El presidente del Gobierno decretó el estado de alarma. Dijo,
tras una emisión en directo dada por todas las cadenas, que los ciudadanos
teníamos los movimientos restringidos.
Pero esto no afectaba a la circulación de autobuses. No se
movió ni un servicio. Ni un turno rotatorio.
En horas punta seguían teniendo el mismo escenario:
trabajadores apelotonados.
Desde el primer servicio, el más tempranero, ya tenías miedo
de que te pudiesen contagiar.
«Benditos abonos transporte», reflexionó Fabián mientras se
anudaba la corbata del uniforme frente al espejo y cogía su bandolera.
Su contacto con los clientes era mínimo, pero el trasiego de
subidas y bajadas, paradas en carretera y los breves descansos antes de volver
a arrancar eran una auténtica paranoia. Disponía de gel para lavarse las manos
después de cada trayecto.
¿Alguien te habrá contagiado? Quizá aquel hombre que dejé en
la fábrica de coches. Quién sabe.
Parte del día fuera de casa, a pesar de las mascarillas y los
guantes, era un auténtico peligro.
«Dijeron las autoridades que se iban a restringir los
movimientos, pero yo no hago más que moverme.

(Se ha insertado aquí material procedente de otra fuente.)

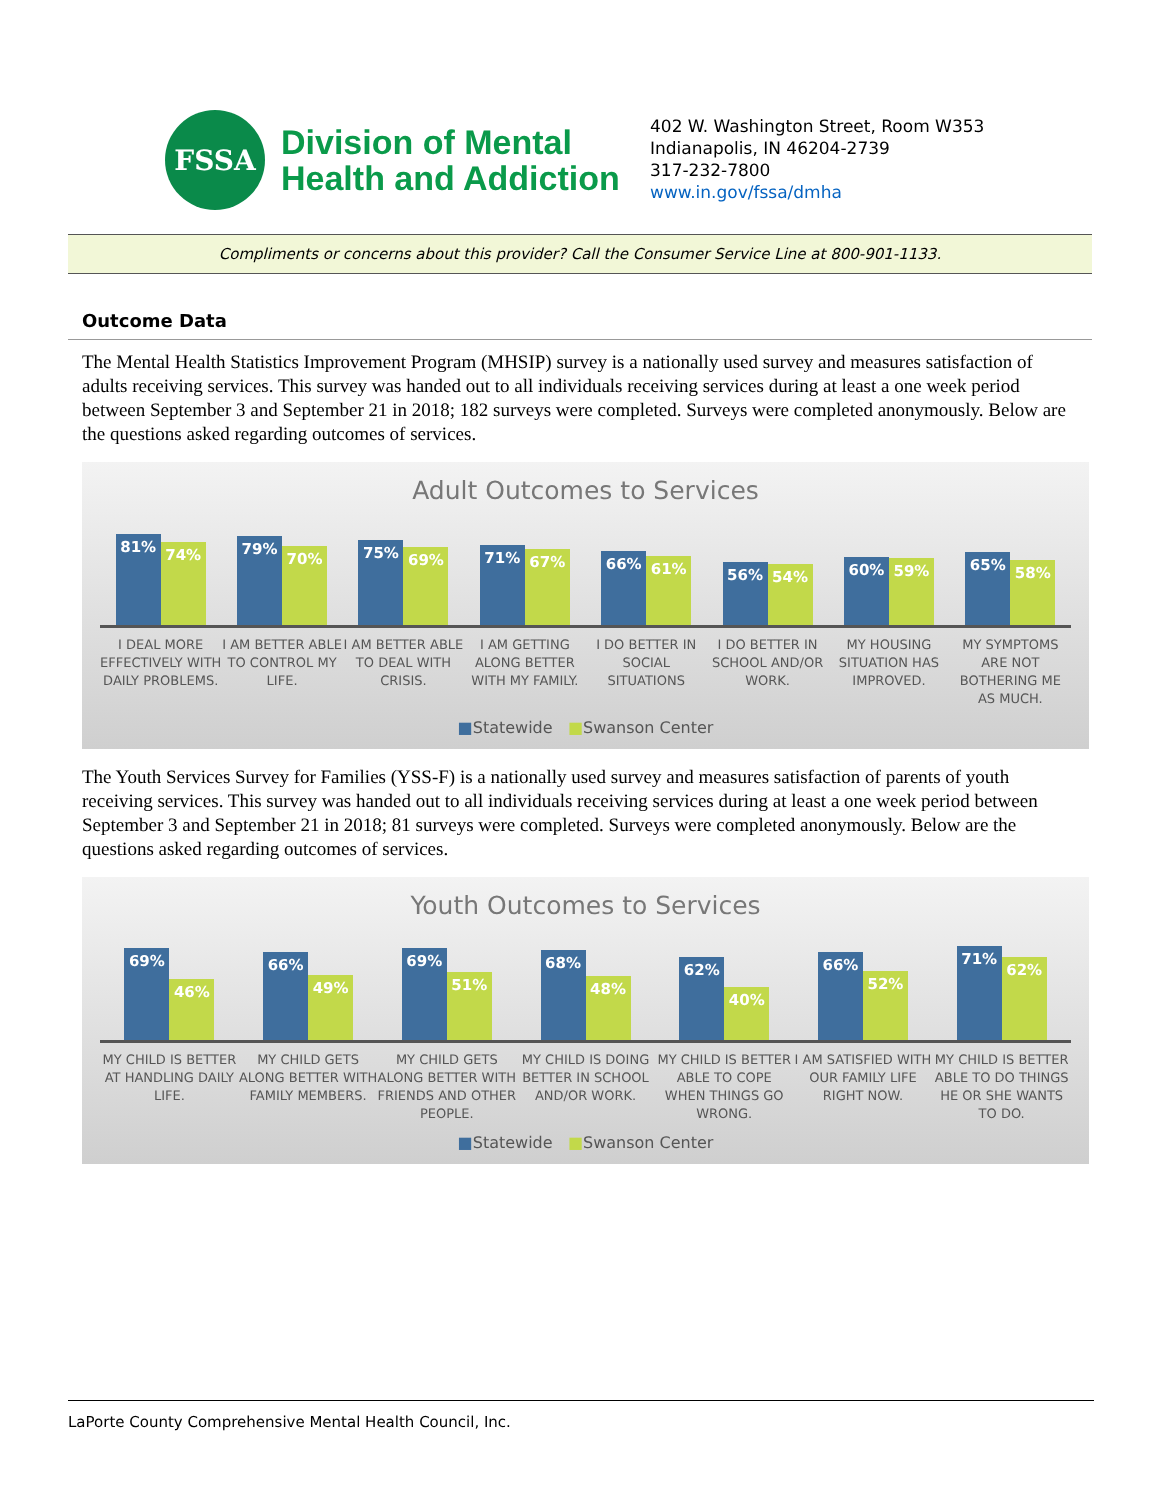FSSA
Division of Mental
Health and Addiction
402 W. Washington Street, Room W353
Indianapolis, IN 46204-2739
317-232-7800
www.in.gov/fssa/dmha
Compliments or concerns about this provider? Call the Consumer Service Line at 800-901-1133.
Outcome Data
The Mental Health Statistics Improvement Program (MHSIP) survey is a nationally used survey and measures satisfaction of adults receiving services. This survey was handed out to all individuals receiving services during at least a one week period between September 3 and September 21 in 2018; 182 surveys were completed. Surveys were completed anonymously. Below are the questions asked regarding outcomes of services.
Adult Outcomes to Services
81%
74%
79%
70%
75%
69%
71%
67%
66%
61%
56%
54%
60%
59%
65%
58%
I DEAL MORE EFFECTIVELY WITH DAILY PROBLEMS.
I AM BETTER ABLE TO CONTROL MY LIFE.
I AM BETTER ABLE TO DEAL WITH CRISIS.
I AM GETTING ALONG BETTER WITH MY FAMILY.
I DO BETTER IN SOCIAL SITUATIONS
I DO BETTER IN SCHOOL AND/OR WORK.
MY HOUSING SITUATION HAS IMPROVED.
MY SYMPTOMS ARE NOT BOTHERING ME AS MUCH.
■Statewide ■Swanson Center
The Youth Services Survey for Families (YSS-F) is a nationally used survey and measures satisfaction of parents of youth receiving services. This survey was handed out to all individuals receiving services during at least a one week period between September 3 and September 21 in 2018; 81 surveys were completed. Surveys were completed anonymously. Below are the questions asked regarding outcomes of services.
Youth Outcomes to Services
69%
46%
66%
49%
69%
51%
68%
48%
62%
40%
66%
52%
71%
62%
MY CHILD IS BETTER AT HANDLING DAILY LIFE.
MY CHILD GETS ALONG BETTER WITH FAMILY MEMBERS.
MY CHILD GETS ALONG BETTER WITH FRIENDS AND OTHER PEOPLE.
MY CHILD IS DOING BETTER IN SCHOOL AND/OR WORK.
MY CHILD IS BETTER ABLE TO COPE WHEN THINGS GO WRONG.
I AM SATISFIED WITH OUR FAMILY LIFE RIGHT NOW.
MY CHILD IS BETTER ABLE TO DO THINGS HE OR SHE WANTS TO DO.
■Statewide ■Swanson Center
LaPorte County Comprehensive Mental Health Council, Inc.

Encima de manejar maquinaria
pesada», se dijo Fabián a sí mismo.
La pesadez del trabajo. La losa de la responsabilidad.
«Claro, además tienes que seguir manteniendo la concentración
máxima, porque estás llevando a personas. Aunque solo fuese una. Un día a día
que dicen muy diferente al resto, pero para mí no es excesivamente diferente»,
pensó.
Todo el día pisando el acelerador y el freno.
Recordó cuando entró en la empresa, de la mano de su padre,
que también fue conductor de autobús:
—Fabián, hijo, aquí puedes tener tu vida asegurada. Yo me he
pasado muchas horas en la carretera, relaja y te hace pensar.
—Pues no estoy muy relajado, papá —se dijo mientras el
semáforo se ponía en verde y él hundía su pie derecho en el pedal.
Era ya media mañana, había pasado lo peor. Todo el bullicio
de la entrada a los trabajos había pasado.
Y si no se empezaba a encontrar mal,
sentía cierto alivio.
Pero todavía quedaba un trecho hasta la hora de comer.
Recorrer las calles y seguir mirando en los pasos de cebra.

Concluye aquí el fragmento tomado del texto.